BAC 2021-01961
Publicatiedatum 01-11-2023
Advies van de Bezwaarschriftenadviescommissie hersteloperatie toeslagen
Aan: Belastingdienst/Uitvoeringsorganisatie Herstel Toeslagen (hierna: UHT)
Betreft: het bezwaarschrift van [belanghebbende]
Primair besluit: 15 juni 2021 met kenmerk UHT-DC I
Ontvangst bezwaarschrift: 26 juli 2021
Hoorzitting: 30 november 2022
Overdracht advies aan UHT: 24 februari 2023
Samenvatting
De Bezwaarschriftenadviescommissie (hierna: de Commissie) adviseert UHT om het bezwaarschrift deels gegrond te verklaren. De Commissie adviseert UHT om per CAF(-vergelijkbaar) en individueel onderzoek een vergoeding voor immateriële schade toe te kennen tot de datum van de beslissing op bezwaar; de rentevergoeding voor gemiste kinderopvangtoeslag te berekenen tot de datum van de beslissing op bezwaar; de aanvullende vergoeding van 1% van het subtotaal van het compensatiebedrag aan te passen, alsmede de proceskosten te vergoeden.
Onderwerp van advies
Het door (hierna: gemachtigde), namens (hierna: belanghebbende) ingediende bezwaarschrift is gericht tegen de door UHT genomen Definitieve beschikking compensatie kinderopvangtoeslag (hierna: kot) van 15 juni 2021 (UHT-DC I).
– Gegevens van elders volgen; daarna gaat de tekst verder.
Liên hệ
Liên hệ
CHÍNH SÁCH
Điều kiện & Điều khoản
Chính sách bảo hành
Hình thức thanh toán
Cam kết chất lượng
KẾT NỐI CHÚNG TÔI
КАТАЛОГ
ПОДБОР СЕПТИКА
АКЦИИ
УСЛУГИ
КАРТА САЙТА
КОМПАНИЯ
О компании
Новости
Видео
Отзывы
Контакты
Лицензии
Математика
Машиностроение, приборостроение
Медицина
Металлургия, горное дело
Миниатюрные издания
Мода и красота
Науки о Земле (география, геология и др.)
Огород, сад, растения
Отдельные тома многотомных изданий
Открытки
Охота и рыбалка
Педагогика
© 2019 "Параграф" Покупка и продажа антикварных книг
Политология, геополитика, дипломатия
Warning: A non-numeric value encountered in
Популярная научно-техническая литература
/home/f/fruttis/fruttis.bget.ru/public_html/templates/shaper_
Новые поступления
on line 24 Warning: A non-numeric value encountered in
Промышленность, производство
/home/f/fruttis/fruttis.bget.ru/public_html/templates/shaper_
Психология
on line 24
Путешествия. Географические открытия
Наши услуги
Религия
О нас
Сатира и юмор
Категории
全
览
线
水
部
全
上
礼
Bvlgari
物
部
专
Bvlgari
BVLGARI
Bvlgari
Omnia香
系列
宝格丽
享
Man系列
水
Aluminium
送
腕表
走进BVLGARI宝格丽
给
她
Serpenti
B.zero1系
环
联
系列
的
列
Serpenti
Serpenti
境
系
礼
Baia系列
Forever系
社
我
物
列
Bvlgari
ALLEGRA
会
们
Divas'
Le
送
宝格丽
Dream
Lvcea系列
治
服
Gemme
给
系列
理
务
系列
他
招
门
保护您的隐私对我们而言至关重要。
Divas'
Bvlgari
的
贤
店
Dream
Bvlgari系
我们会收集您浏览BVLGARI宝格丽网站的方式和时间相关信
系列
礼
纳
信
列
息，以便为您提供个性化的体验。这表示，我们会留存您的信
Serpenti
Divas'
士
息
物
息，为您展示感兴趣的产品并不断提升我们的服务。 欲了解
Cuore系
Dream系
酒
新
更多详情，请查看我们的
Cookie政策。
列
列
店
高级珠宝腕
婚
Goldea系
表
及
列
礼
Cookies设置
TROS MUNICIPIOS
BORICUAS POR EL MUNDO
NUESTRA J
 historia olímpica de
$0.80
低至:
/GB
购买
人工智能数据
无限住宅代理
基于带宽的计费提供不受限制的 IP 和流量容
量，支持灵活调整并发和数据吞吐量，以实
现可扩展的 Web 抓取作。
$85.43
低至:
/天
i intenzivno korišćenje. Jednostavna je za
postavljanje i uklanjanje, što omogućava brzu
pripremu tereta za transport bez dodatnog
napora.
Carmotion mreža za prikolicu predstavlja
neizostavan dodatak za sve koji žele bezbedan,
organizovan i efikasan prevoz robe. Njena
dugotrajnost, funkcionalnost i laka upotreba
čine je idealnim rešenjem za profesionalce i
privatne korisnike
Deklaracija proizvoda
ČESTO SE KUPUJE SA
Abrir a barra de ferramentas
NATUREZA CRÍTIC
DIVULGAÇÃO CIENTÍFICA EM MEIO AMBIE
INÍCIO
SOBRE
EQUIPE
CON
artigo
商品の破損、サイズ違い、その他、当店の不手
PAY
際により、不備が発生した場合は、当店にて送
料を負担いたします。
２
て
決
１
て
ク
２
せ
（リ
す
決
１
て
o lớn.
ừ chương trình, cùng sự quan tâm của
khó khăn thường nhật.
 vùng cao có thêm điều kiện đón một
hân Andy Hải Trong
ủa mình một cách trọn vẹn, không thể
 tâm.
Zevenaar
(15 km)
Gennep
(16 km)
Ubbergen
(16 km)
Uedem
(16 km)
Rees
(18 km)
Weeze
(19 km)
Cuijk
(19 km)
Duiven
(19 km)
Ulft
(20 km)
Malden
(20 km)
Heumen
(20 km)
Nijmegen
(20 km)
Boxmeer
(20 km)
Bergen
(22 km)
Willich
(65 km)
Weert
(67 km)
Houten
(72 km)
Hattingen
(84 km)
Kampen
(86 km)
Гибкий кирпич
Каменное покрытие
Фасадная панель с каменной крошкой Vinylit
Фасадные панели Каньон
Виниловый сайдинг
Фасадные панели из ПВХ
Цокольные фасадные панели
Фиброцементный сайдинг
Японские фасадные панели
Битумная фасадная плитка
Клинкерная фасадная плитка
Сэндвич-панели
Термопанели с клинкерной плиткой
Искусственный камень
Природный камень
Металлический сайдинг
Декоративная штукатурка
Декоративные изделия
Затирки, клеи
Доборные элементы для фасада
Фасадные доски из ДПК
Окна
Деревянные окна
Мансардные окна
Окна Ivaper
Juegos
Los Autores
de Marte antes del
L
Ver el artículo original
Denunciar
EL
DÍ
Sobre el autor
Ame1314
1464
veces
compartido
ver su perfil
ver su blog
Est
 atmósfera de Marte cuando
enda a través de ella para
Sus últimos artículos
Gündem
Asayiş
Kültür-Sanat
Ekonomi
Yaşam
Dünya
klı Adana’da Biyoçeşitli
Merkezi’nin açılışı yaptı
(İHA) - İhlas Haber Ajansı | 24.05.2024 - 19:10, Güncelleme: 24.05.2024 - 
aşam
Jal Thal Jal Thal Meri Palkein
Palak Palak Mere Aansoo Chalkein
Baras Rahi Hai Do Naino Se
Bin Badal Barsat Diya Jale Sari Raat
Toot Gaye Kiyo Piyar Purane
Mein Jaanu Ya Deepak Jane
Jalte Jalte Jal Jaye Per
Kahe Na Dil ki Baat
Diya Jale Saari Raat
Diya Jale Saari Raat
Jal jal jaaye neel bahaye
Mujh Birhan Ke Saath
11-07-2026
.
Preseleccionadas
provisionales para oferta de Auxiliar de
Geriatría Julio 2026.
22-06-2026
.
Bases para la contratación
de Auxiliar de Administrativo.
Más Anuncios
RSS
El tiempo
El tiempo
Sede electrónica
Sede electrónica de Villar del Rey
Met toepassing van de Compensatieregeling CAF 11 van 28 augustus 2020 (Stcrt. 2020, nr. 45904; hierna: Compensatieregeling) is aan belanghebbende voor de toeslagjaren 2005, 2007 en 2008 een compensatie toegekend omdat er bij de beoordeling van haar situatie over die toeslagjaren fouten zijn gemaakt.
Op 5 november 2022 is de Wet van 2 november houdende regels ten behoeve van de
hersteloperatie toeslagen (Wet hersteloperatie toeslagen, hierna: Whot) in werking
getreden (Stb. 2022, 433). De bestreden beschikking van 15 juni 2021 wordt daarom
geacht te zijn genomen op grond van artikel 2.1 en verder van de Whot.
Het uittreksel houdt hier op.